Les pharisiens accusent l’homme, l’aveugle-né, d’être « tout entier plongé dans le péché », sans doute pour éviter de répondre à sa remarque sur le faiseur de miracles : comment un pécheur peut-il faire un tel prodige ? Une note des biblistes relie l’explication de ce miracle à la nouvelle naissance. On retrouve ainsi la notion de corps à chaque étape de cette histoire. Le corps pécheur de l’homme, le corps purifié de l’aveugle-né, que les théologiens comparent au nouveau-né spirituel, et le corps du Fils de l’homme qui se présente comme étant immédiatement vu et entendu, c’est-à-dire expérimenté sans médiation. Présent au monde sensible et à la réalité commune, partagée.

Comme dans d’autres épisodes de guérison par le Christ, il y a un intermède où la personne guérie passe par le jugement du parti religieux avant, éventuellement, de retrouver le Christ ; ou bien c’est le Christ lui-même qui envoie la personne qu’il vient de guérir vers les religieux. Dans cet épisode, les pharisiens se déclarent contre Jésus – car ils ne savent pas d’où il vient, contrairement à Moïse, dont ils sont, disent-ils, les disciples. Les pharisiens insistent : « Nous savons que Dieu a parlé à Moïse » (Jn 929) – Moïse étant celui qui a transmis la Loi de la part de Dieu. Le Dieu des pharisiens est la Loi. La Loi, même considérée comme la volonté de Dieu, est une abstraction.

Dans ce dialogue non-formulé, indirect, entre Jésus et les religieux via l’aveugle-né, le Fils de l’homme semble répondre que, même infirme, l’homme n’est pas tout entier péché ; ou bien serait-il en train de dire que l’homme peut être entièrement guéri/métamorphosé (nouvelle naissance de la guérison) sans la Loi ? Ou encore, peut-être, que la question du péché n’est pas la bonne question.

Si le point de controverse imposé par les religieux – ce Jésus faiseur de miracles est-il un pécheur face à la Loi ou non ? – si cette question est suspendue, insoluble, caduque, le Christ a donc repris la parole pour dire à qui peut l’entendre que Dieu n’est pas la Loi. Dieu n’est pas une abstraction ; il se voit, s’entend et touche les êtres pour les métamorphoser.

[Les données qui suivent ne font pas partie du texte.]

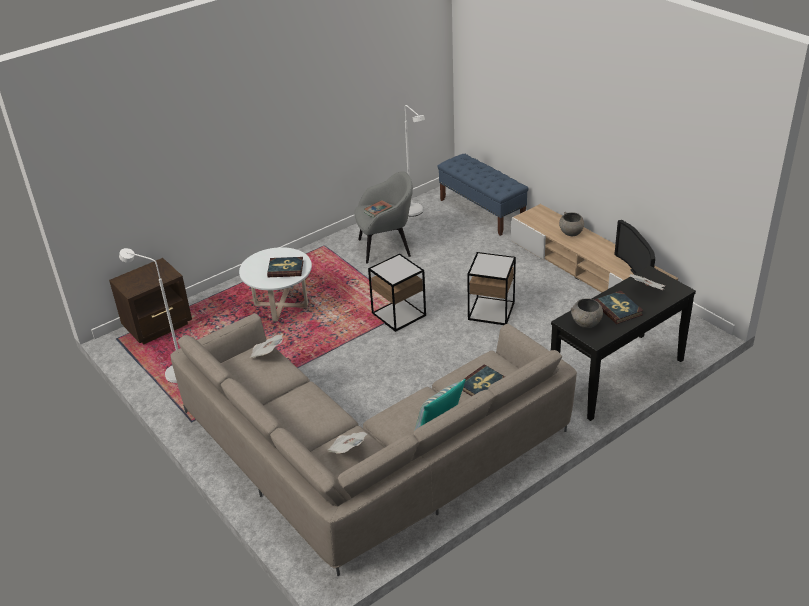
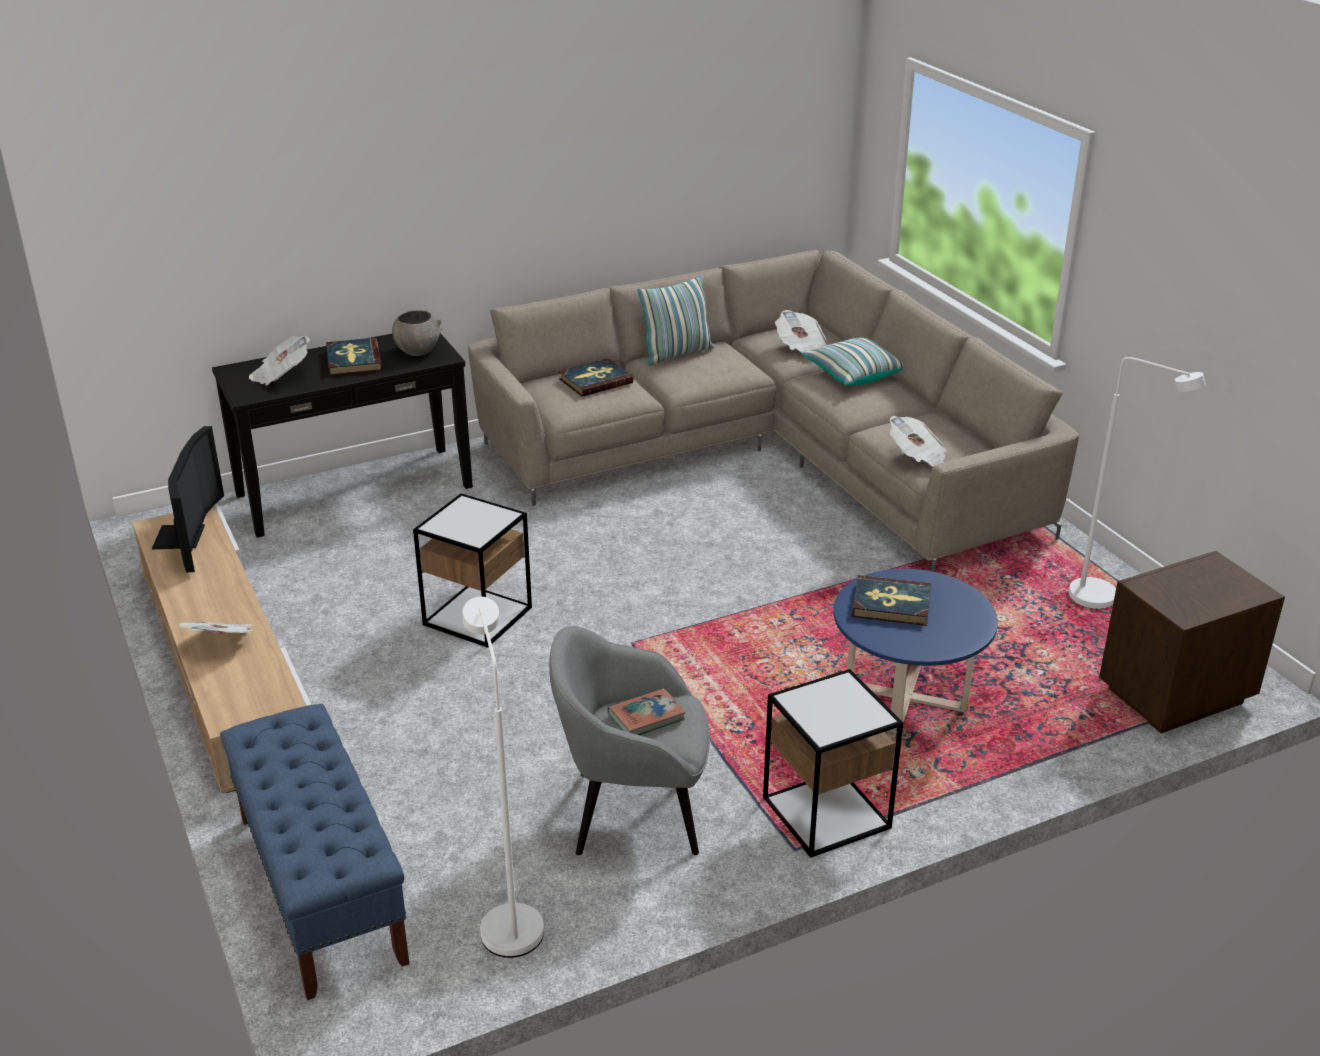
camera: 170 degrees left, 5 degrees down
(281, 305) = (905, 698): white coffee table -> blue coffee table
(307, 425) = (853, 374): none -> pillow
(399, 314) = (659, 638): side table -> side table (826, 813)
(571, 233) = (222, 642): grey bowl -> newspaper

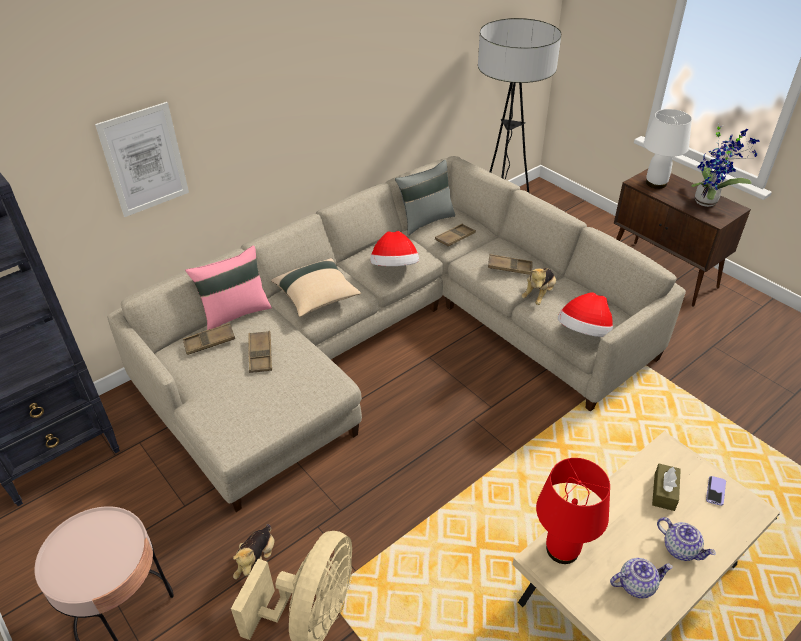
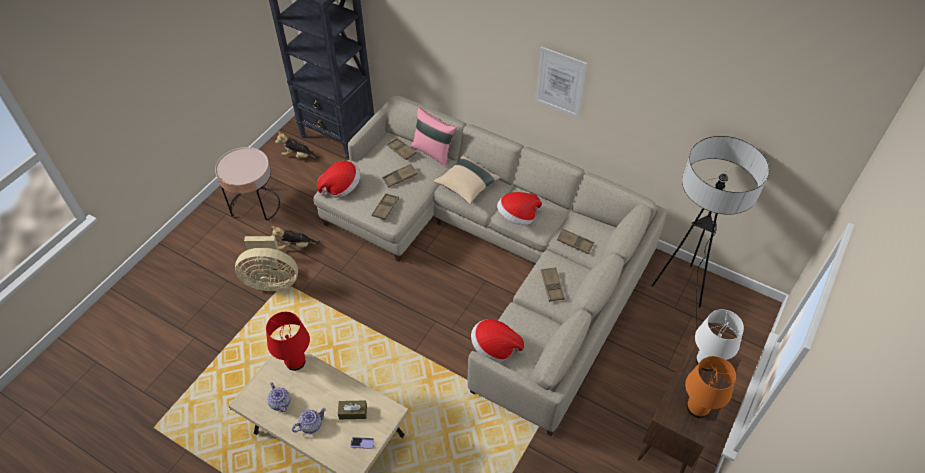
camera: 70 degrees right, 10 degrees up
(144, 160) = (436, 38): picture -> picture (560, 82)
(231, 427) = (341, 187): none -> hat
(308, 383) = (385, 208): none -> brown tray
(425, 220) = (588, 219): grey pillow -> none
(538, 295) = (532, 313): plush toy -> plush toy (298, 156)
(681, 548) = (311, 424): teapot -> teapot turned 150 degrees counterclockwise
(708, 201) = (697, 408): potted plant -> orange table lamp

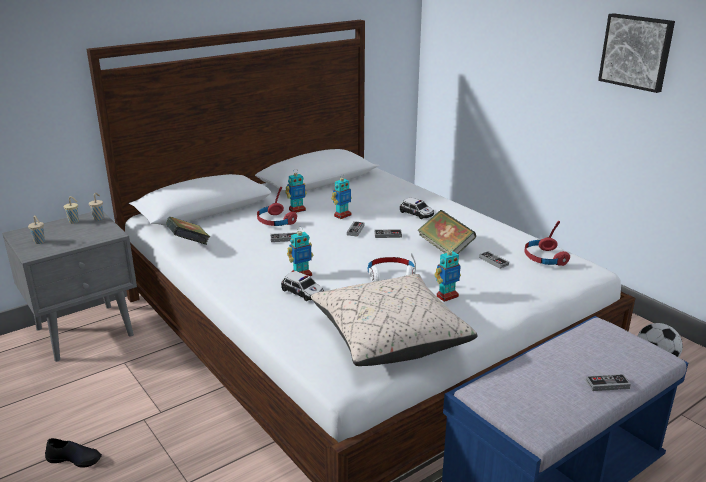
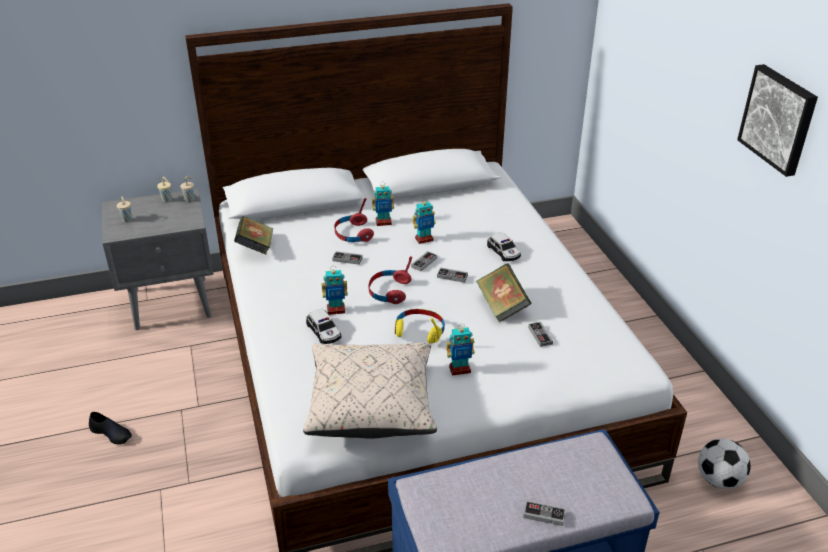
camera: 20 degrees right, 10 degrees up
(391, 275) = (419, 331): white headphones -> yellow headphones
(544, 258) = (599, 343): red headphones -> red headphones (389, 291)

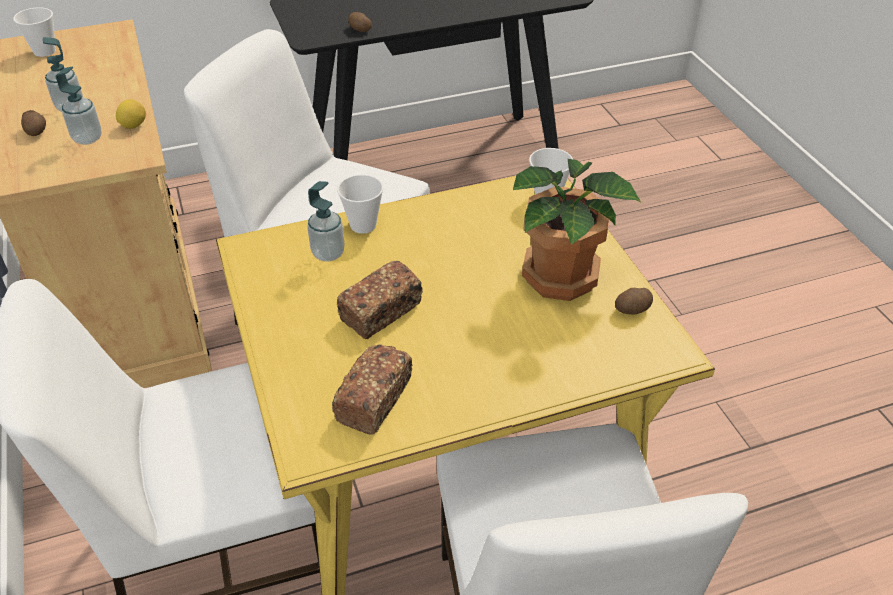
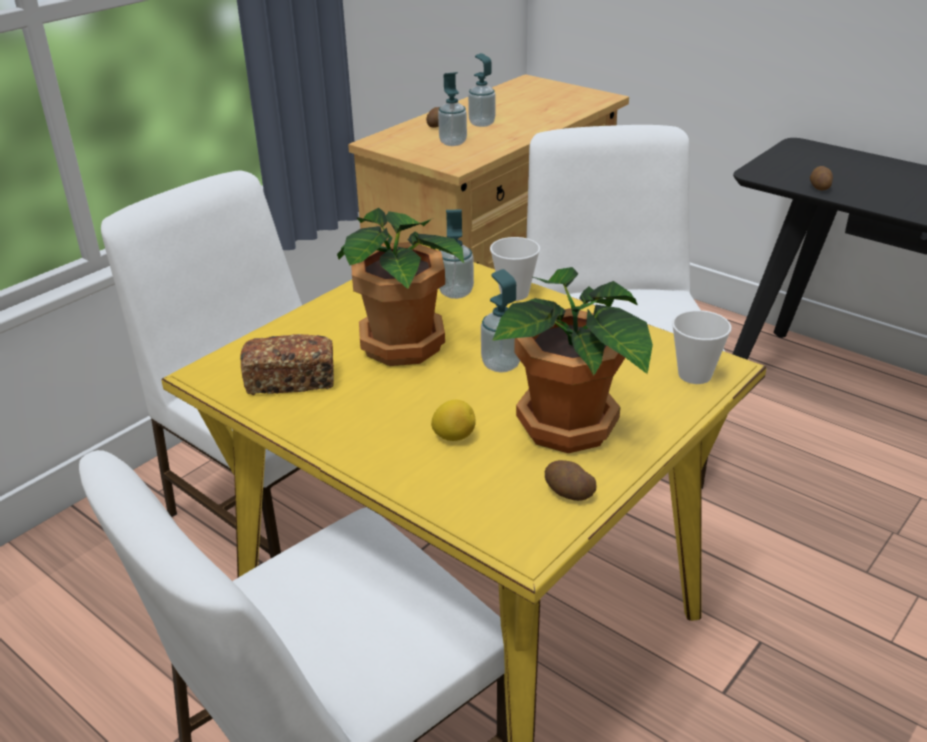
camera: 60 degrees right, 10 degrees down
(45, 51) = (536, 91): cup -> none
(133, 125) = (490, 149): lemon -> lemon (454, 436)
(381, 312) = (405, 344): bread -> potted plant
(457, 274) = (501, 364): none -> soap dispenser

À une époque où il semble que Dieu fût justement en train de s’établir comme une abstraction, via l’expansion du monothéisme, de la Loi et des diverses philosophies antiques, « Jésus-Christ » ne venait-il pas publier et témoigner qu’au contraire, Dieu est ce Fils de l’homme incarné qu’un aveugle-né à peine guéri peut voir et entendre ?

Voir le Fils de l’homme, n’est-ce pas discerner Dieu ? N’est-ce pas remettre en question la nature de Dieu ? Si le Fils de l’homme est Dieu, Dieu serait par conséquent cet homme qui a parlé directement aux hommes et que l’on a pu voir face à face avec des yeux de chair. C’est ce qu’affirme ici Jésus, le faiseur de miracles ayant rendu la vue à un aveugle-né.